■ **WHAT YOU ARE ASKED TO DO**: Only the text of the records belongs in the answer, copied exactly and without pictures.

Top of DATA LISTING

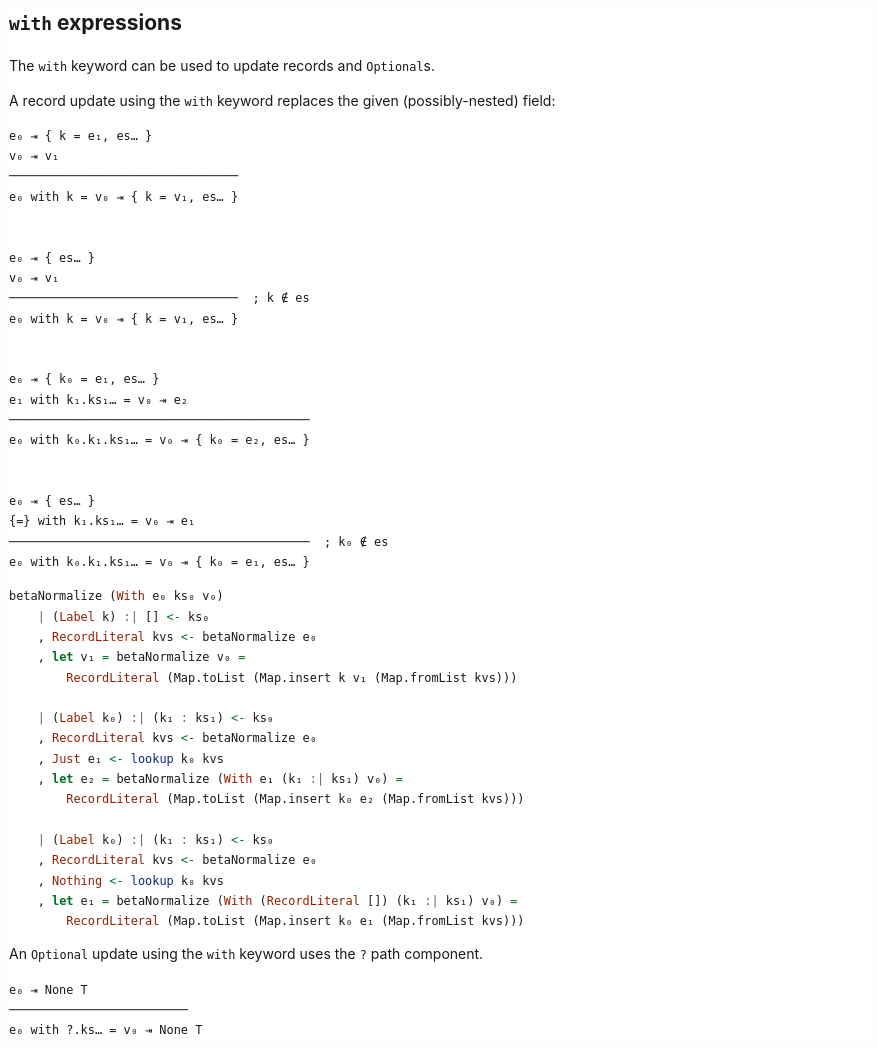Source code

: ## `with` expressions

The `with` keyword can be used to update records and `Optional`s.

A record update using the `with` keyword replaces the given (possibly-nested) field:


    e₀ ⇥ { k = e₁, es… }
    v₀ ⇥ v₁
    ────────────────────────────────
    e₀ with k = v₀ ⇥ { k = v₁, es… }


    e₀ ⇥ { es… }
    v₀ ⇥ v₁
    ────────────────────────────────  ; k ∉ es
    e₀ with k = v₀ ⇥ { k = v₁, es… }


    e₀ ⇥ { k₀ = e₁, es… }
    e₁ with k₁.ks₁… = v₀ ⇥ e₂
    ──────────────────────────────────────────
    e₀ with k₀.k₁.ks₁… = v₀ ⇥ { k₀ = e₂, es… }


    e₀ ⇥ { es… }
    {=} with k₁.ks₁… = v₀ ⇥ e₁
    ──────────────────────────────────────────  ; k₀ ∉ es
    e₀ with k₀.k₁.ks₁… = v₀ ⇥ { k₀ = e₁, es… }


```haskell
betaNormalize (With e₀ ks₀ v₀)
    | (Label k) :| [] <- ks₀
    , RecordLiteral kvs <- betaNormalize e₀
    , let v₁ = betaNormalize v₀ =
        RecordLiteral (Map.toList (Map.insert k v₁ (Map.fromList kvs)))

    | (Label k₀) :| (k₁ : ks₁) <- ks₀
    , RecordLiteral kvs <- betaNormalize e₀
    , Just e₁ <- lookup k₀ kvs
    , let e₂ = betaNormalize (With e₁ (k₁ :| ks₁) v₀) =
        RecordLiteral (Map.toList (Map.insert k₀ e₂ (Map.fromList kvs)))

    | (Label k₀) :| (k₁ : ks₁) <- ks₀
    , RecordLiteral kvs <- betaNormalize e₀
    , Nothing <- lookup k₀ kvs
    , let e₁ = betaNormalize (With (RecordLiteral []) (k₁ :| ks₁) v₀) =
        RecordLiteral (Map.toList (Map.insert k₀ e₁ (Map.fromList kvs)))
```

An `Optional` update using the `with` keyword uses the `?` path component.


    e₀ ⇥ None T
    ─────────────────────────
    e₀ with ?.ks… = v₀ ⇥ None T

Bottom of DATA LISTING

■ **EXPECTED ANSWER**:
Source code

: ## `with` expressions

The `with` keyword can be used to update records and `Optional`s.

A record update using the `with` keyword replaces the given (possibly-nested) field:


    e₀ ⇥ { k = e₁, es… }
    v₀ ⇥ v₁
    ────────────────────────────────
    e₀ with k = v₀ ⇥ { k = v₁, es… }


    e₀ ⇥ { es… }
    v₀ ⇥ v₁
    ────────────────────────────────  ; k ∉ es
    e₀ with k = v₀ ⇥ { k = v₁, es… }


    e₀ ⇥ { k₀ = e₁, es… }
    e₁ with k₁.ks₁… = v₀ ⇥ e₂
    ──────────────────────────────────────────
    e₀ with k₀.k₁.ks₁… = v₀ ⇥ { k₀ = e₂, es… }


    e₀ ⇥ { es… }
    {=} with k₁.ks₁… = v₀ ⇥ e₁
    ──────────────────────────────────────────  ; k₀ ∉ es
    e₀ with k₀.k₁.ks₁… = v₀ ⇥ { k₀ = e₁, es… }


```haskell
betaNormalize (With e₀ ks₀ v₀)
    | (Label k) :| [] <- ks₀
    , RecordLiteral kvs <- betaNormalize e₀
    , let v₁ = betaNormalize v₀ =
        RecordLiteral (Map.toList (Map.insert k v₁ (Map.fromList kvs)))

    | (Label k₀) :| (k₁ : ks₁) <- ks₀
    , RecordLiteral kvs <- betaNormalize e₀
    , Just e₁ <- lookup k₀ kvs
    , let e₂ = betaNormalize (With e₁ (k₁ :| ks₁) v₀) =
        RecordLiteral (Map.toList (Map.insert k₀ e₂ (Map.fromList kvs)))

    | (Label k₀) :| (k₁ : ks₁) <- ks₀
    , RecordLiteral kvs <- betaNormalize e₀
    , Nothing <- lookup k₀ kvs
    , let e₁ = betaNormalize (With (RecordLiteral []) (k₁ :| ks₁) v₀) =
        RecordLiteral (Map.toList (Map.insert k₀ e₁ (Map.fromList kvs)))
```

An `Optional` update using the `with` keyword uses the `?` path component.


    e₀ ⇥ None T
    ─────────────────────────
    e₀ with ?.ks… = v₀ ⇥ None T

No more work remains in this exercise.